Le porte-parole du M23 a souligné que cet engagement constitue l’un des axes majeurs de l’accord, visant à ramener la stabilité dans les régions en proie à l’insécurité chronique, en particulier dans l’Est du pays.
Par ailleurs, le M23 a déclaré que tous les éléments Wazalendo présents en République démocratique du Congo seront désarmés. Ce processus, selon le mouvement, fera partie d’un mécanisme global de restauration de l’autorité de l’État et de lutte contre la prolifération des armes dans les zones rurales et urbaines.

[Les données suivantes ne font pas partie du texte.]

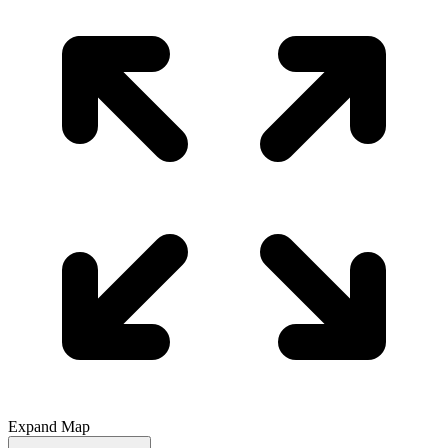
Expand Map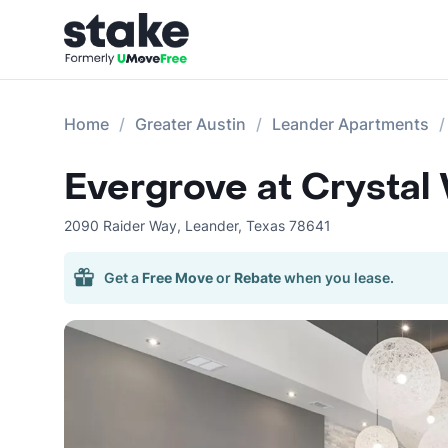
Home
Greater Austin
Leander Apartments
Evergrove at Crystal 
2090 Raider Way
,
Leander
,
Texas
78641
Get a
Free Move
or
Rebate
when you lease.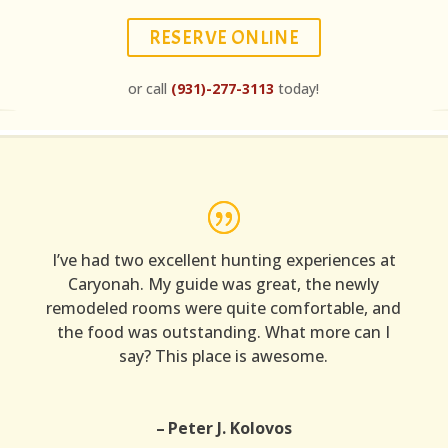
RESERVE ONLINE
or call
(931)-277-3113
today!
I’ve had two excellent hunting experiences at
Caryonah. My guide was great, the newly
remodeled rooms were quite comfortable, and
the food was outstanding. What more can I
say? This place is awesome.
Peter J. Kolovos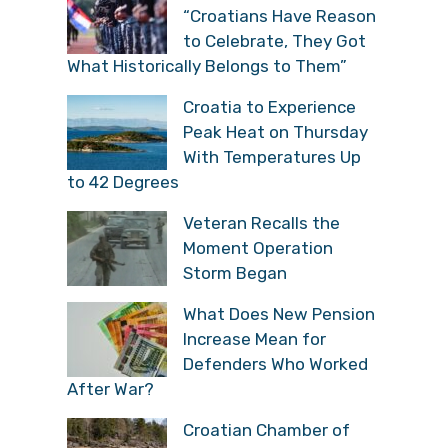
“Croatians Have Reason
to Celebrate, They Got
What Historically Belongs to Them”
Croatia to Experience
Peak Heat on Thursday
With Temperatures Up
to 42 Degrees
Veteran Recalls the
Moment Operation
Storm Began
What Does New Pension
Increase Mean for
Defenders Who Worked
After War?
Croatian Chamber of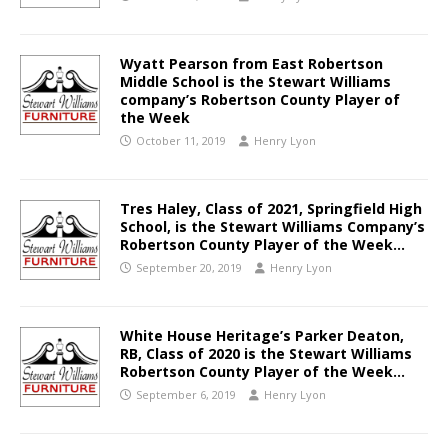
Wyatt Pearson from East Robertson
Middle School is the Stewart Williams
company’s Robertson County Player of
the Week
October 11, 2019
Henry Lyon
Tres Haley, Class of 2021, Springfield High
School, is the Stewart Williams Company’s
Robertson County Player of the Week…
September 20, 2019
Henry Lyon
White House Heritage’s Parker Deaton,
RB, Class of 2020 is the Stewart Williams
Robertson County Player of the Week…
September 6, 2019
Henry Lyon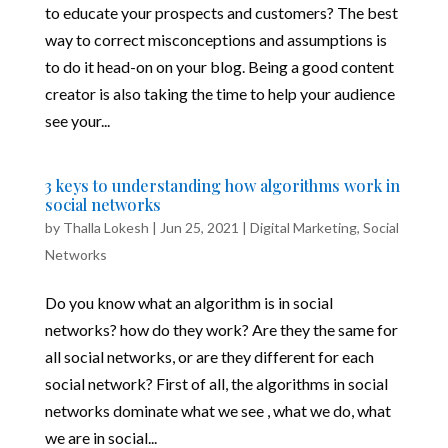
to educate your prospects and customers? The best
way to correct misconceptions and assumptions is
to do it head-on on your blog. Being a good content
creator is also taking the time to help your audience
see your...
3 keys to understanding how algorithms work in
social networks
by
Thalla Lokesh
|
Jun 25, 2021
|
Digital Marketing
,
Social
Networks
Do you know what an algorithm is in social
networks? how do they work? Are they the same for
all social networks, or are they different for each
social network? First of all, the algorithms in social
networks dominate what we see , what we do, what
we are in social...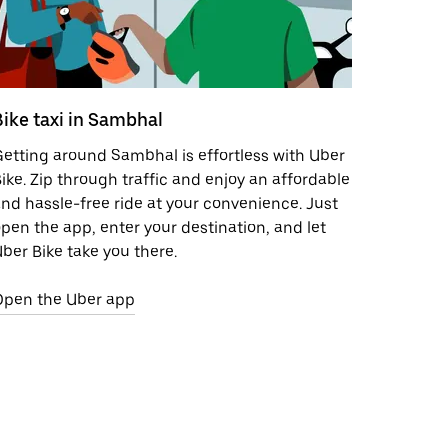
Bike taxi in Sambhal
etting around Sambhal is effortless with Uber
ike. Zip through traffic and enjoy an affordable
nd hassle-free ride at your convenience. Just
pen the app, enter your destination, and let
ber Bike take you there.
Open the Uber app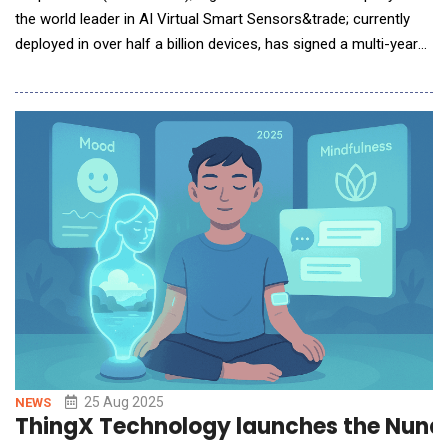
the world leader in AI Virtual Smart Sensors&trade; currently
deployed in over half a billion devices, has signed a multi-year
agreement with a current laptop customer. The new agreement
introduces an expanded licensing structure to also cover PC
accessories and underscores the customer&rsquo;s
commitment to deploying Elliptic Labs&rs
25 Aug 2025
NEWS
ThingX Technology launches the Nuna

Cette communication intervient dans un contexte marqué par une persistance des tensions sécuritaires dans le Nord-Kivu et le Sud-Kivu. Ces dernières semaines, plusieurs zones ont été secouées par des affrontements entre groupes armés, notamment autour de Rutshuru, Masisi, Kaniola, Mugogo et Maimingi, entraînant de nouveaux déplacements de populations. Malgré les efforts diplomatiques engagés au niveau régional, la stabilisation du terrain reste incertaine.
Le gouvernement congolais n’a pas encore réagi officiellement à ces déclarations, mais des sources proches du dossier indiquent que des discussions techniques seraient en cours pour définir les modalités pratiques de mise en œuvre de l’accord.
L’annonce du M23 devrait susciter de nombreuses réactions au sein de la classe politique congolaise, des forces de défense et des communautés locales, largement concernées par les implications du désarmement et du processus de neutralisation des groupes armés.